↓↓↓

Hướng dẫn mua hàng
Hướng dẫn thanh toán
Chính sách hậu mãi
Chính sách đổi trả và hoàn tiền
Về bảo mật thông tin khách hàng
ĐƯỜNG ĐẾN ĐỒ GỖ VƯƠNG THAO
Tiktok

↑↑↑

[EXERCISE DETAILS]:
Your answer must be the lines from the one with "Chính sách hậu mãi" through the last line of the data, repeated exactly and with nothing else.

[EXPECTED ANSWER]:
Chính sách hậu mãi
Chính sách đổi trả và hoàn tiền
Về bảo mật thông tin khách hàng
ĐƯỜNG ĐẾN ĐỒ GỖ VƯƠNG THAO
Tiktok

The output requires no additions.